8:00 AM – 6:00 PM CEST

Location: Foyer 3

Presenting Author(s)

Alex Secora, PhD

Asociate Director of Epidemiology
IQVIA, United States

Co-Author(s)

MG

Michael Goodman, PhD

IQVIA
Falls Church, United States
RT

Rosenie Thelus, PhD

IQVIA
Falls Church, United States

Background: In August 2023 the FDA approved a Respiratory Syncytial Virus (RSV) vaccine (Abrysvo) for use in pregnant patients to prevent lower respiratory tract disease in infants < 6 months of age. It is important to characterize the patient profiles of early adopters of this vaccine in administrative claims data to help inform safety surveillance and pharmacoepidemiology studies.

Objectives: To describe the clinical characteristics of pregnant patients receiving the RSV vaccine

Methods: We used IQVIA LRxDx Open Claims, a payor-agnostic, near real-time medical and pharmacy administrative claims database, to identify pregnant patients receiving the RSV vaccine from August 2023 to December 2023. We used an algorithm developed for the FDA BEST Initiative to identify pregnant patients, and National Drug Codes and Current Procedural Term codes to identify RSV vaccines, and other vaccines. For preliminary comparative analyses we created unvaccinated pregnancy cohorts for 2022 and 2023 separately, and matched on maternal age, pregnancy start date (+/- 15 days), and U.S. state.
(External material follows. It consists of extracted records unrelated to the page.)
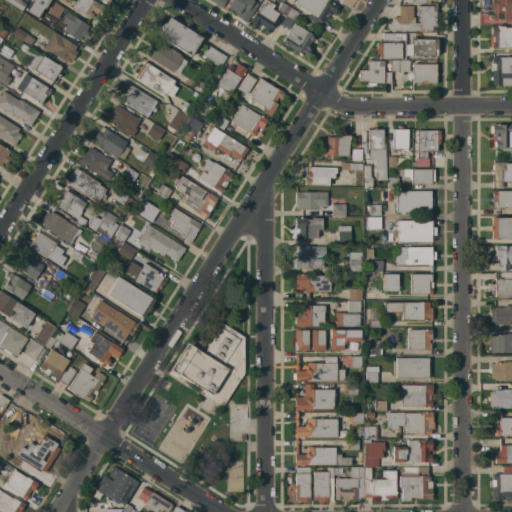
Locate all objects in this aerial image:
building: (259, 0)
building: (103, 1)
building: (106, 1)
building: (422, 1)
building: (426, 1)
building: (216, 2)
building: (220, 2)
building: (17, 4)
building: (2, 6)
building: (35, 7)
building: (37, 7)
building: (85, 7)
building: (88, 7)
building: (241, 8)
building: (242, 8)
building: (316, 8)
building: (317, 8)
building: (53, 9)
building: (54, 9)
building: (283, 9)
building: (500, 10)
building: (501, 10)
building: (0, 11)
building: (263, 16)
building: (265, 16)
building: (426, 17)
building: (289, 19)
building: (414, 19)
building: (402, 20)
building: (73, 26)
building: (74, 26)
building: (2, 34)
building: (23, 36)
building: (178, 36)
building: (389, 36)
building: (400, 36)
building: (500, 36)
building: (180, 37)
building: (392, 37)
building: (501, 37)
building: (298, 39)
building: (13, 40)
building: (299, 40)
building: (59, 47)
building: (60, 47)
road: (250, 47)
building: (421, 47)
building: (422, 47)
building: (387, 50)
building: (388, 50)
building: (212, 55)
building: (213, 55)
building: (166, 57)
building: (166, 58)
building: (398, 65)
building: (400, 65)
building: (42, 66)
building: (44, 66)
building: (4, 70)
building: (4, 70)
building: (500, 70)
building: (501, 70)
building: (371, 72)
building: (372, 72)
building: (422, 73)
building: (424, 73)
building: (387, 78)
building: (155, 79)
building: (154, 80)
building: (228, 81)
building: (226, 82)
building: (200, 83)
building: (245, 83)
building: (247, 83)
building: (31, 88)
building: (33, 88)
building: (266, 96)
building: (264, 97)
building: (137, 99)
building: (136, 100)
road: (416, 106)
building: (16, 108)
building: (17, 108)
building: (186, 109)
building: (205, 110)
road: (74, 118)
building: (248, 119)
building: (121, 120)
building: (122, 120)
building: (176, 120)
building: (177, 120)
building: (246, 121)
building: (220, 122)
building: (8, 130)
building: (8, 131)
building: (153, 131)
building: (154, 131)
building: (186, 133)
building: (502, 134)
building: (501, 135)
building: (398, 138)
building: (399, 138)
building: (107, 142)
building: (111, 142)
building: (224, 143)
building: (224, 144)
building: (334, 145)
building: (336, 145)
building: (424, 145)
building: (425, 145)
building: (376, 151)
building: (377, 152)
building: (3, 154)
building: (3, 154)
building: (356, 154)
building: (152, 160)
building: (391, 161)
building: (94, 162)
building: (95, 163)
building: (175, 163)
building: (351, 166)
building: (502, 172)
building: (501, 173)
building: (131, 174)
building: (213, 175)
building: (215, 175)
building: (319, 175)
building: (320, 175)
building: (419, 176)
building: (422, 176)
building: (366, 177)
building: (393, 182)
building: (84, 185)
building: (86, 185)
building: (163, 191)
building: (120, 197)
building: (194, 197)
building: (196, 197)
building: (502, 198)
building: (309, 200)
building: (310, 200)
building: (412, 201)
building: (413, 201)
building: (69, 204)
building: (70, 204)
building: (336, 210)
building: (338, 210)
building: (374, 210)
building: (146, 211)
building: (147, 211)
building: (371, 217)
building: (74, 222)
building: (103, 222)
building: (103, 223)
building: (373, 223)
building: (181, 224)
building: (184, 224)
building: (56, 226)
building: (125, 227)
building: (500, 227)
building: (501, 227)
building: (305, 228)
building: (307, 228)
building: (413, 231)
building: (414, 231)
building: (342, 234)
building: (343, 234)
building: (73, 236)
building: (116, 241)
building: (159, 243)
building: (159, 243)
building: (46, 248)
building: (46, 248)
building: (124, 250)
building: (125, 251)
building: (369, 252)
building: (75, 254)
road: (220, 255)
building: (415, 255)
road: (463, 255)
building: (308, 256)
building: (309, 256)
building: (413, 256)
building: (503, 256)
building: (502, 257)
building: (353, 261)
building: (356, 261)
building: (28, 265)
building: (380, 265)
building: (28, 266)
building: (378, 266)
building: (59, 275)
building: (93, 276)
building: (146, 276)
building: (93, 278)
building: (367, 280)
building: (42, 282)
building: (389, 282)
building: (390, 282)
building: (310, 283)
building: (312, 283)
building: (419, 283)
building: (420, 283)
building: (14, 286)
building: (16, 286)
building: (502, 287)
building: (502, 287)
building: (370, 293)
building: (355, 294)
building: (48, 295)
building: (128, 297)
building: (130, 297)
building: (351, 302)
building: (353, 306)
building: (73, 307)
building: (75, 308)
building: (14, 310)
building: (14, 310)
building: (409, 310)
building: (409, 310)
building: (308, 315)
building: (309, 315)
building: (500, 315)
building: (501, 315)
building: (374, 318)
building: (112, 319)
building: (346, 319)
building: (112, 320)
building: (345, 320)
building: (63, 324)
building: (43, 332)
building: (44, 332)
building: (63, 338)
building: (341, 338)
building: (342, 338)
building: (10, 339)
building: (10, 339)
building: (65, 339)
park: (220, 339)
building: (417, 339)
building: (419, 339)
building: (300, 340)
building: (301, 340)
building: (315, 340)
building: (317, 340)
building: (51, 342)
building: (501, 342)
building: (101, 348)
building: (102, 348)
road: (265, 348)
building: (30, 349)
building: (33, 349)
building: (380, 351)
building: (355, 361)
building: (52, 364)
building: (53, 364)
building: (212, 365)
building: (215, 365)
building: (410, 367)
building: (412, 367)
building: (316, 370)
building: (501, 370)
building: (318, 371)
building: (369, 374)
building: (371, 374)
building: (65, 375)
building: (66, 376)
building: (84, 382)
building: (85, 384)
building: (351, 389)
building: (413, 394)
building: (414, 395)
building: (313, 398)
building: (502, 398)
building: (314, 399)
building: (3, 401)
road: (53, 402)
building: (379, 405)
building: (16, 414)
building: (369, 415)
building: (355, 418)
park: (152, 419)
building: (411, 421)
building: (409, 422)
building: (504, 426)
building: (504, 426)
building: (315, 427)
building: (315, 428)
building: (368, 431)
building: (370, 432)
building: (341, 433)
building: (1, 445)
building: (352, 445)
building: (0, 447)
building: (37, 448)
building: (36, 449)
building: (411, 451)
building: (412, 451)
building: (372, 453)
building: (504, 454)
building: (314, 456)
building: (319, 456)
building: (337, 471)
building: (375, 473)
road: (167, 474)
building: (414, 483)
building: (19, 484)
building: (21, 484)
building: (300, 484)
building: (379, 484)
building: (502, 484)
building: (301, 485)
building: (320, 485)
building: (323, 485)
building: (348, 485)
building: (115, 486)
building: (116, 486)
building: (349, 486)
building: (500, 486)
building: (414, 487)
building: (151, 501)
building: (153, 501)
building: (8, 503)
building: (9, 503)
building: (126, 509)
building: (177, 509)
building: (112, 510)
building: (174, 510)
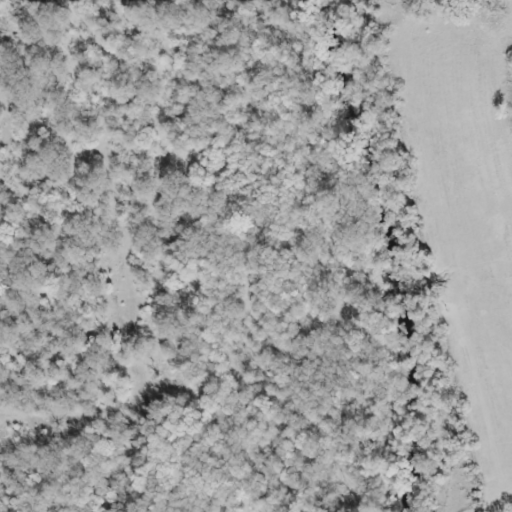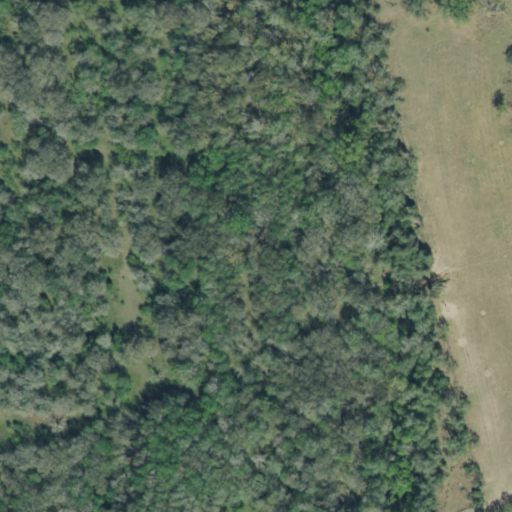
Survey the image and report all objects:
river: (386, 250)
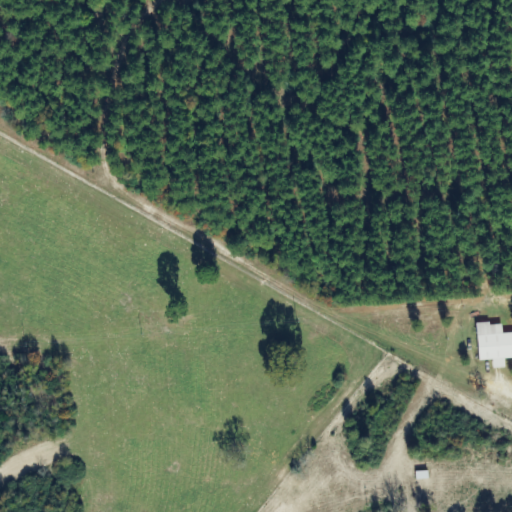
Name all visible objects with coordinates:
building: (491, 344)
Results: There were 327,756 pregnant patients during the study period, with 9,615 (~3%) receiving the vaccine. The mean age (32.8 years old) of the vaccinated was slightly older than all pregnant patients (29.5); there were no real trends from a geographic perspective. Of those vaccinated, ~35% and ~43% had an influenza vaccine and Tdap vaccine, respectively; this is considerably higher than for pregnant patients in prior years (2016-2022), ranging from 10-16% for influenza and 20-23% for Tdap, with notable drops post COVID-19 for influenza. When comparing the vaccinated cohort to matched cohorts of unvaccinated pregnant patients in both 2022 and 2023, codes suggestive of high-risk pregnancy were observed in relatively equal proportions regardless of vaccination status. Some conditions like gestational diabetes and elderly primigravida were notably more common in the vaccinated cohort.

Conclusions: We are beginning to understand the patient profile associated with early adopters of the RSV vaccine in pregnant patients. Code-based characterizations in large administrate claims data can help inform RSV vaccine surveillance, particularly in the development of reliable and valid outcome background rates.